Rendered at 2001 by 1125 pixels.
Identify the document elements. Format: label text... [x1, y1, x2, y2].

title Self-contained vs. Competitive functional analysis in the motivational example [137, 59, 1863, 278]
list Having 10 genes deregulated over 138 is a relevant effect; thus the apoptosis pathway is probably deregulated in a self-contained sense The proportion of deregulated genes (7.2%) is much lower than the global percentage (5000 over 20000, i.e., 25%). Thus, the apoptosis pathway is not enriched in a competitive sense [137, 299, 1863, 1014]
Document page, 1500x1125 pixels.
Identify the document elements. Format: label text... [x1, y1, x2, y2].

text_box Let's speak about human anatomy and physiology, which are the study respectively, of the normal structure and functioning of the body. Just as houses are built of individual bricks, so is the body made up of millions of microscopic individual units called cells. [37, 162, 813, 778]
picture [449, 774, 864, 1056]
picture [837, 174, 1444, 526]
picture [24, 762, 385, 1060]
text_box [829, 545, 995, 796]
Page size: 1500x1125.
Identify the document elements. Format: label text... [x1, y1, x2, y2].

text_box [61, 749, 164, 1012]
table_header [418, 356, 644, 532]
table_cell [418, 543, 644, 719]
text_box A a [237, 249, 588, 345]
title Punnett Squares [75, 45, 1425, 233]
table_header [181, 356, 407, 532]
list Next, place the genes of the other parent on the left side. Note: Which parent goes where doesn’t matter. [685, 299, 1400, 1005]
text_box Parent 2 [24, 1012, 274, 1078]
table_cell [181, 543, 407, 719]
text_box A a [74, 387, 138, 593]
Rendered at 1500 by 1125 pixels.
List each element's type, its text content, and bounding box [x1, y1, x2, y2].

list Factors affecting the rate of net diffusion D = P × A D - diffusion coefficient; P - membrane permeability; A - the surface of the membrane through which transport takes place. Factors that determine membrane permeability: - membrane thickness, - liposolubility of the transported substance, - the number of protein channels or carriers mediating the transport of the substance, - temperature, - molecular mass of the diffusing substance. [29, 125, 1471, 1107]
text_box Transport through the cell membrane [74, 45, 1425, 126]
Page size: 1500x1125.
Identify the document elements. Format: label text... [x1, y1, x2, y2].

○ ○ ○ ○ ○ ○ ○

- **About this exercise**: Repeat every entry exactly, leaving nothing out.

- **Solution for this exercise**:
Rendered at 2001 by 1125 pixels.
Identify the document elements. Format: label text... [x1, y1, x2, y2].

title Self-contained vs. Competitive functional analysis in the motivational example [137, 59, 1863, 278]
list Having 10 genes deregulated over 138 is a relevant effect; thus the apoptosis pathway is probably deregulated in a self-contained sense The proportion of deregulated genes (7.2%) is much lower than the global percentage (5000 over 20000, i.e., 25%). Thus, the apoptosis pathway is not enriched in a competitive sense [137, 299, 1863, 1014]
Document page, 1500x1125 pixels.
Identify the document elements. Format: label text... [x1, y1, x2, y2].

text_box Let's speak about human anatomy and physiology, which are the study respectively, of the normal structure and functioning of the body. Just as houses are built of individual bricks, so is the body made up of millions of microscopic individual units called cells. [37, 162, 813, 778]
picture [449, 774, 864, 1056]
picture [837, 174, 1444, 526]
picture [24, 762, 385, 1060]
text_box [829, 545, 995, 796]
Page size: 1500x1125.
Identify the document elements. Format: label text... [x1, y1, x2, y2].

text_box [61, 749, 164, 1012]
table_header [418, 356, 644, 532]
table_cell [418, 543, 644, 719]
text_box A a [237, 249, 588, 345]
title Punnett Squares [75, 45, 1425, 233]
table_header [181, 356, 407, 532]
list Next, place the genes of the other parent on the left side. Note: Which parent goes where doesn’t matter. [685, 299, 1400, 1005]
text_box Parent 2 [24, 1012, 274, 1078]
table_cell [181, 543, 407, 719]
text_box A a [74, 387, 138, 593]
Rendered at 1500 by 1125 pixels.
List each element's type, its text content, and bounding box [x1, y1, x2, y2].

list Factors affecting the rate of net diffusion D = P × A D - diffusion coefficient; P - membrane permeability; A - the surface of the membrane through which transport takes place. Factors that determine membrane permeability: - membrane thickness, - liposolubility of the transported substance, - the number of protein channels or carriers mediating the transport of the substance, - temperature, - molecular mass of the diffusing substance. [29, 125, 1471, 1107]
text_box Transport through the cell membrane [74, 45, 1425, 126]
Page size: 1500x1125.
Identify the document elements. Format: label text... [x1, y1, x2, y2].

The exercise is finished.